---- Texto apresentado

Por Antonio Candido
Quando nos pedem para
indicar um número muito limitado de livros importantes para conhecer o Brasil,
oscilamos entre dois extremos possíveis: de um lado, tentar uma lista dos
melhores, os que no consenso geral se situam acima dos demais; de outro lado,
indicar os que nos agradam e, por isso, dependem sobretudo do nosso arbítrio e
das nossas limitações. Ficarei mais perto da segunda hipótese.
Como sabemos, o efeito
de um livro sobre nós, mesmo no que se refere à simples informação, depende de
muita coisa além do valor que ele possa ter. Depende do momento da vida em que
o lemos, do grau do nosso conhecimento, da finalidade que temos pela frente.
Para quem pouco leu e pouco sabe, um compêndio de ginásio pode ser a fonte
reveladora. Para quem sabe muito, um livro importante não passa de chuva no
molhado. Além disso, há as afinidades profundas, que nos fazem afinar com certo
autor (e portanto aproveitá-lo ao máximo) e não com outro, independente da
valia de ambos.

--------

(Tarefa proposta 1)
Responda com base no texto sobre a escolha de livros para conhecer o Brasil:
(a) Entre que dois extremos a gente oscila quando pedem uma lista bem curta de livros importantes para conhecer o Brasil?
(b) De quais três coisas o efeito de um livro depende, além do valor que ele possa ter?
(c) Para quem sabe muito, um livro importante não passa de quê?
(Tarefa proposta 2) Prolongue com um parágrafo o texto sobre a escolha de livros para conhecer o Brasil, começando logo depois da última frase.

---- Dados fornecidos

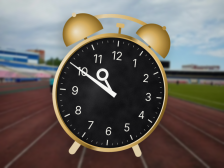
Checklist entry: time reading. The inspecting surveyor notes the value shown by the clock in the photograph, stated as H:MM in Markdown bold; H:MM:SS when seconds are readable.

--------

(Resposta 1)
(a) De um lado, tentar uma lista dos melhores, os que no consenso geral ficam acima dos outros. De outro, indicar os que nos agradam, que dependem sobretudo do nosso arbítrio e das nossas limitações.
(b) Do momento da vida em que o lemos, do grau do nosso conhecimento e da finalidade que temos pela frente.
(c) De chuva no molhado.

(Resposta 2)
Por isso, é sempre
complicado propor listas reduzidas de leituras fundamentais. Na elaboração da
que vou sugerir (a pedido) adotei um critério simples: já que é impossível
enumerar todos os livros importantes no caso, e já que as avaliações variam
muito, indicarei alguns que abordam pontos a meu ver fundamentais, segundo o
meu limitado ângulo de visão. Imagino que esses pontos fundamentais
correspondem à curiosidade de um jovem que pretende adquirir boa informação a
fim de poder fazer reflexões pertinentes, mas sabendo que se trata de amostra e
que, portanto, muita coisa boa fica de fora.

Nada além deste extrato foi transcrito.